_WHAT IS REQUIRED:_
An exact copy of all records is expected, minus the images.

_Saved data entries:_
========

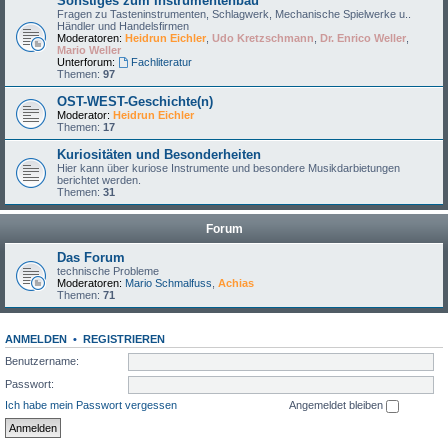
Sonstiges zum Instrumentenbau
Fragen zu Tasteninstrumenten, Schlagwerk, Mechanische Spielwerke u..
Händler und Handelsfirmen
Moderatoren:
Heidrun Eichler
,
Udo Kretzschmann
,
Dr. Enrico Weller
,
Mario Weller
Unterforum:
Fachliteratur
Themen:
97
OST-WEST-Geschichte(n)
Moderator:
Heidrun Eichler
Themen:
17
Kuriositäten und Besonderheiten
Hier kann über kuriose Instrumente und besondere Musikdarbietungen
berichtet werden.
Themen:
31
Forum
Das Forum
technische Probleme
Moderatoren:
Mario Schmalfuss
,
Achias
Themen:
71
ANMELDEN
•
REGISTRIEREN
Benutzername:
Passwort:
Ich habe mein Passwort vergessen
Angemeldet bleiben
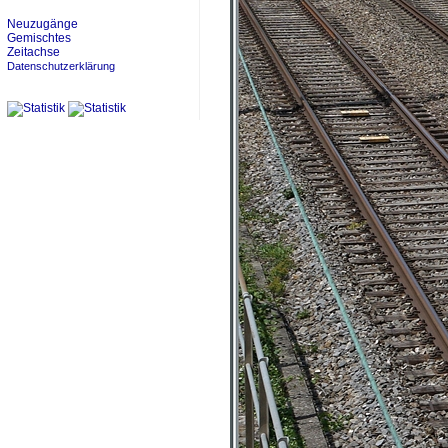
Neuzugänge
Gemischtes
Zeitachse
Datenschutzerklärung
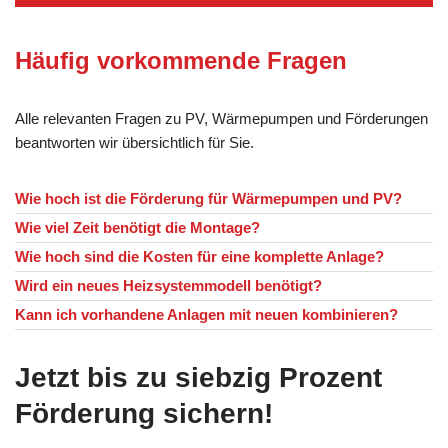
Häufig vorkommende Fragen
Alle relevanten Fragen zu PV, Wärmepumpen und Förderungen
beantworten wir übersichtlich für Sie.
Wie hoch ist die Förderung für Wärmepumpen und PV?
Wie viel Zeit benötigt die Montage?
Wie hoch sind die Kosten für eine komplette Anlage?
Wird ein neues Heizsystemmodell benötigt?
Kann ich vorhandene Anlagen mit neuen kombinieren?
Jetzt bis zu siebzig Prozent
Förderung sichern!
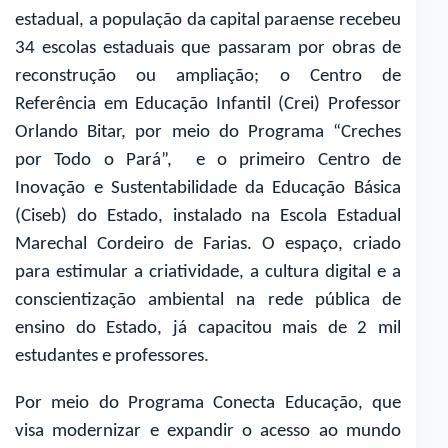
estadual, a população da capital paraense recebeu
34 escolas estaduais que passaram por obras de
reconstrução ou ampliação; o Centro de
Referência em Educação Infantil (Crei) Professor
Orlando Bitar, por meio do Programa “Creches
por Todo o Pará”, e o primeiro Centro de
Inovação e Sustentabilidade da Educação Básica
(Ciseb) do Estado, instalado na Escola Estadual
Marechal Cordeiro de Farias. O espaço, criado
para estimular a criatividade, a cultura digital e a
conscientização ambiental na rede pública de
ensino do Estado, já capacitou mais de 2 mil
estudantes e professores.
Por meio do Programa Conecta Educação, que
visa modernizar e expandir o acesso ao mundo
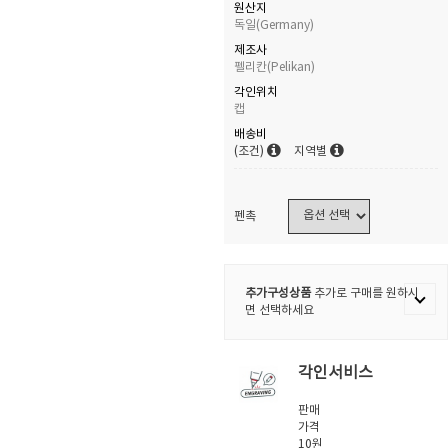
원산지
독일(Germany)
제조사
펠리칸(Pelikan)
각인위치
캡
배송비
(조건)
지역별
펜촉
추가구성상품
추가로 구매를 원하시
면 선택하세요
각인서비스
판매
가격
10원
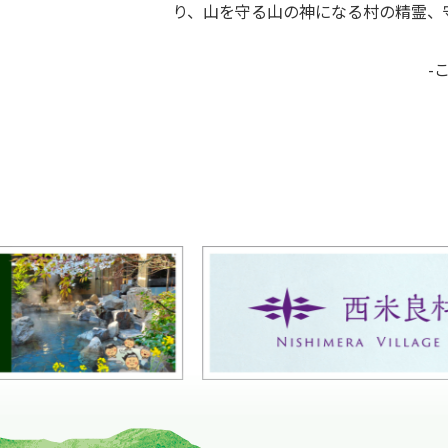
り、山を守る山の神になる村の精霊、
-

========

_RESPONSE AREA:_
Sonstiges zum Instrumentenbau
Fragen zu Tasteninstrumenten, Schlagwerk, Mechanische Spielwerke u..
Händler und Handelsfirmen
Moderatoren:
Heidrun Eichler
,
Udo Kretzschmann
,
Dr. Enrico Weller
,
Mario Weller
Unterforum:
Fachliteratur
Themen:
97
OST-WEST-Geschichte(n)
Moderator:
Heidrun Eichler
Themen:
17
Kuriositäten und Besonderheiten
Hier kann über kuriose Instrumente und besondere Musikdarbietungen
berichtet werden.
Themen:
31
Forum
Das Forum
technische Probleme
Moderatoren:
Mario Schmalfuss
,
Achias
Themen:
71
ANMELDEN
•
REGISTRIEREN
Benutzername:
Passwort:
Ich habe mein Passwort vergessen
Angemeldet bleiben
Neuzugänge
Gemischtes
Zeitachse
Datenschutzerklärung
Häufig vorkommende Fragen
Alle relevanten Fragen zu PV, Wärmepumpen und Förderungen
beantworten wir übersichtlich für Sie.
Wie hoch ist die Förderung für Wärmepumpen und PV?
Wie viel Zeit benötigt die Montage?
Wie hoch sind die Kosten für eine komplette Anlage?
Wird ein neues Heizsystemmodell benötigt?
Kann ich vorhandene Anlagen mit neuen kombinieren?
Jetzt bis zu siebzig Prozent
Förderung sichern!
estadual, a população da capital paraense recebeu
34 escolas estaduais que passaram por obras de
reconstrução ou ampliação; o Centro de
Referência em Educação Infantil (Crei) Professor
Orlando Bitar, por meio do Programa “Creches
por Todo o Pará”, e o primeiro Centro de
Inovação e Sustentabilidade da Educação Básica
(Ciseb) do Estado, instalado na Escola Estadual
Marechal Cordeiro de Farias. O espaço, criado
para estimular a criatividade, a cultura digital e a
conscientização ambiental na rede pública de
ensino do Estado, já capacitou mais de 2 mil
estudantes e professores.
Por meio do Programa Conecta Educação, que
visa modernizar e expandir o acesso ao mundo
원산지
독일(Germany)
제조사
펠리칸(Pelikan)
각인위치
캡
배송비
(조건)
지역별
펜촉
추가구성상품
추가로 구매를 원하시
면 선택하세요
각인서비스
판매
가격
10원
り、山を守る山の神になる村の精霊、
-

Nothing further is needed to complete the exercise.